Knowing what you're looking at is the most important thing, but a sharp focus can help you get there. Defining, organizing, prioritizing and understanding alerts and alarms is one of the most critical jobs in process control. However, perhaps because so many applications are isolated, inadequate and dangerous alarm practices can persist for years. Sometimes it's too few useful alarms, but more often it's floods of duplicate and unnecessary alerts that were thrown in for compliance and convenience's sake rather than ensuring safe operations.
The solution begins with an inventory of processes and alerts, but it continues with assessing and prioritizing alarms, incorporating more helpful database software and HMIs, and training staff to follow these improved procedures.
For instance, Vale's Copper Cliff nickel smelter in Sundbury, Ontario, runs two flash furnaces, which take in 4200 tonnes of dry solid charge (DSC) ore powder per day, and flash-smelt it into nickel matte product, sulphur gas for fuel and iron slag. However, several years ago, engineers in Vale's Ontario division started an alarm rationalization project because the two furnaces were generating more than 17,000 alarms per day on average, most of which weren't understandable to the operators, and which didn't lead to useful action.
"Previous rationalization projects tried to reduce alarms, but always ended up adding more," says Gerry Seguin, Vale Ontario's senior automation specialist. "Then a consultant from the Engineering Equipment Materials Users Association came in for a seminar; gave a report on consequences that really hit home; and showed the alarms weren't the operators' faults because they hadn't been given the tools for their job. After that, we were able to get financing, resources and people, including bringing back two pensioned operators full-time to go over all alarm interactions."
So Vale Ontario implemented EEMUA's Publication 191, "Alarm Systems--A Guide to Design, Management and Procurement," and ISA's ISA 18 alarm management standard; evaluated and reduced alarm system loading on the two flash furnaces, and redesigned its alarm systems to assist operators. Vale also partnered with Invensys, and adopted its PAS Alarm Management Software database, which works with its existing Foxboro I/A Series process control software to download approved alarms to the application's field controllers.

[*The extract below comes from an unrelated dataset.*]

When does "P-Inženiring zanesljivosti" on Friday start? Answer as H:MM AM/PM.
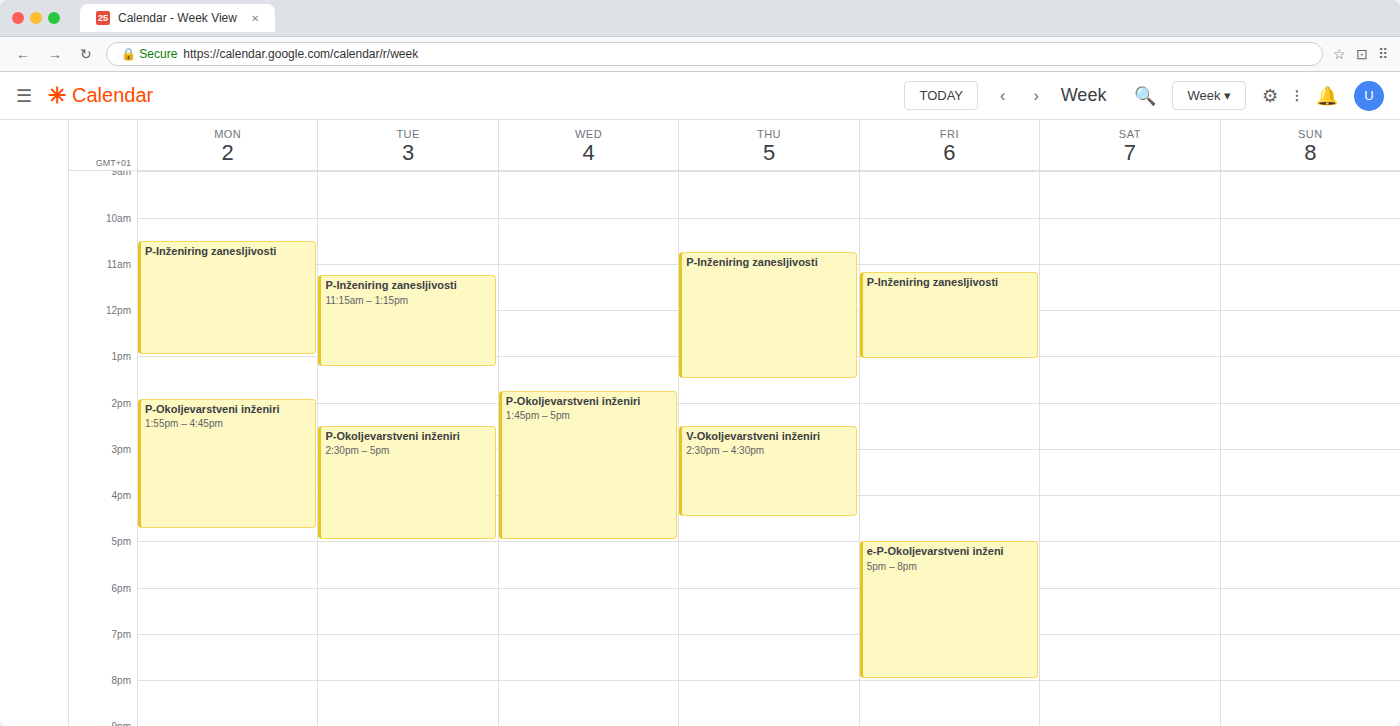
11:10 AM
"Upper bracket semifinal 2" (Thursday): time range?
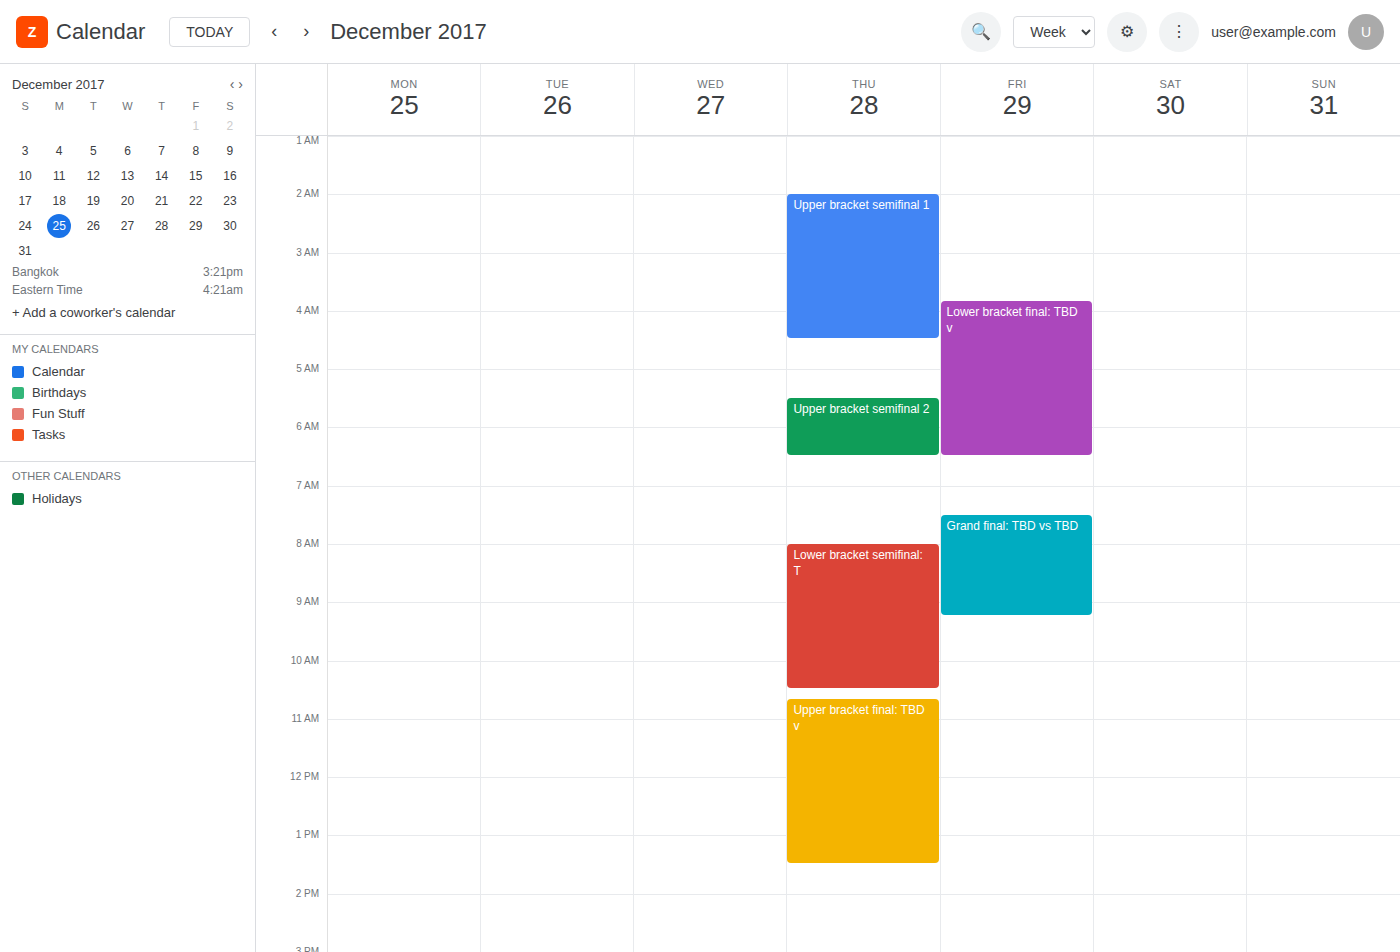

As a result, alarms on Copper Cliff's two flash furnaces dropped to a daily average of just 66, which exceeded EEMUA's average alarm rate benchmark for steady operation. "We also researched to ensure that operators had enough time between alarms and trips to respond effectively," adds Seguin. "Since the initial project in 2007-08, all new alarms go through an alarm manager to make sure they meet the criteria we've laid out, which is like a risk assessment chart that evaluates likelihood, criticality and potential damage, and sets priority levels."
Seguin reports that Copper Cliff is continuing to improve its alarm and HMI philosophy and rationalization process and is applying it to other areas of the smelter, including a new replacement nickel converting unit it will commission this September.
Pull Pointer Out of Panel
Similarly, DTE Energy's Greenwood Energy Center (GWEC) in Avoca, Mich., has been upgrading its DCS from a 1990s-era Westinghouse Distributed Processing Facility (WDPF) system and lightbox displays to ABB's Process Portal A (PPA) 800xA DCS, but first decided rationalize and reorganize several thousand alarms and related devices and software.

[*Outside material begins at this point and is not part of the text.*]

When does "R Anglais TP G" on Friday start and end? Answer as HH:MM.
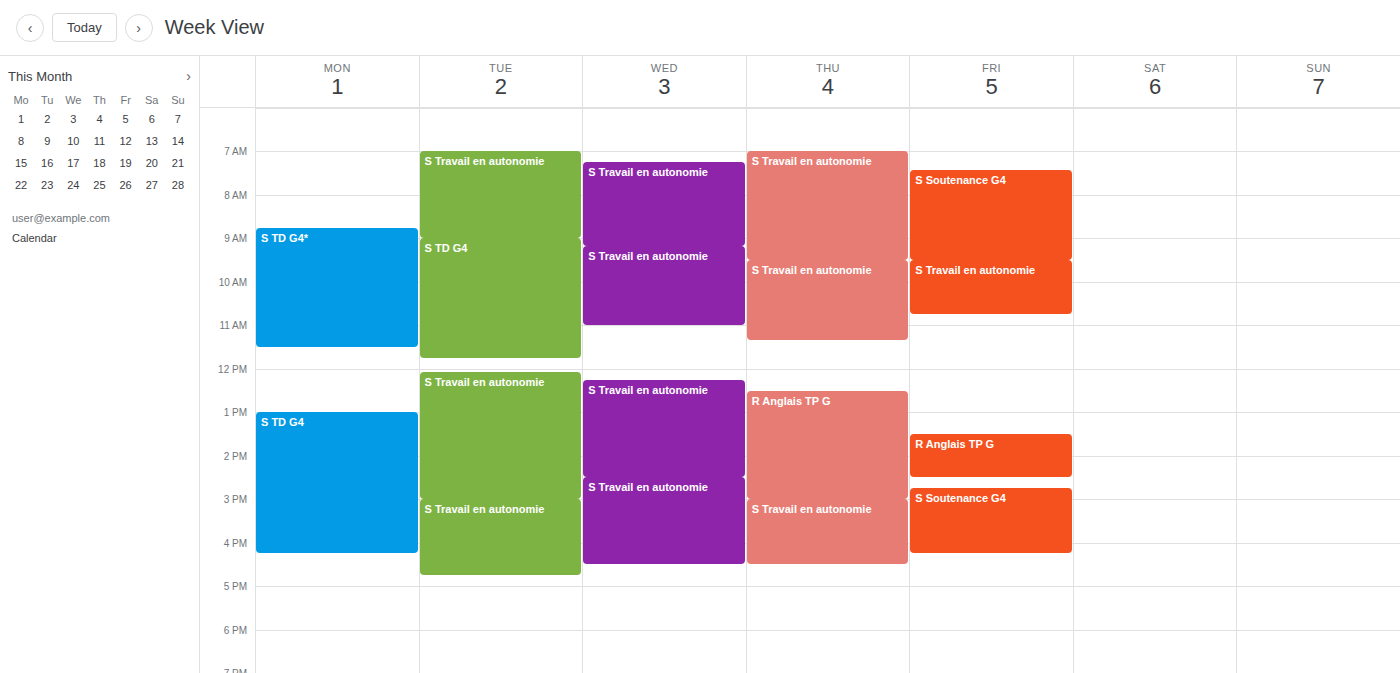
13:30 to 14:30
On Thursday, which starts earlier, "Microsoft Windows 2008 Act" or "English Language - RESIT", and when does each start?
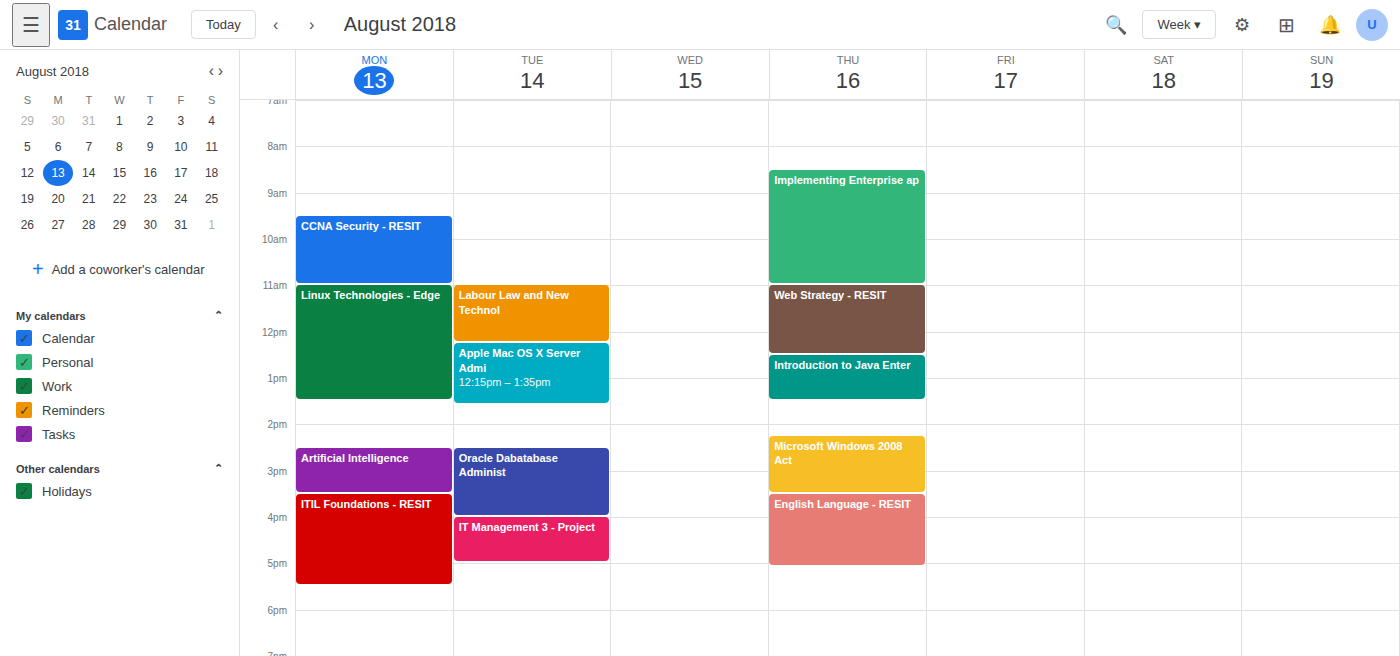
"Microsoft Windows 2008 Act" 2:15 PM; "English Language - RESIT" 3:30 PM.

"Previously, many of our DCS alarms weren't rationalized. They were just characterized as high or high worse, and so we had a lot of noise and chattering alarms that were only fixed occasionally," says Kip Dobel, senior engineer in GWEC's Engineering Support Organization. "In fact, operators determined unit status by the different volumes of alarms and not actual alarms. Some also found interesting ways to silence nuisance alarms, such as jamming a pointer in their board. Pages of alarms would scroll by on a unit trip, making it very easy for an important alarm to get lost in all the noise."
Figure 2: Graphite operator interface panels have cast-aluminum construction and full-color touchscreens, and combine a range of plug-in modules with protocol conversion, data logging and web-based monitoring and control.
Photo courtesy of RedLion
Located 60 miles north of Detroit, GWEC is an 800-megawatt "peaker" oil and gas plant, which helps power the grid when demand is high. This means it ramps its electrical production up and down more than other plants.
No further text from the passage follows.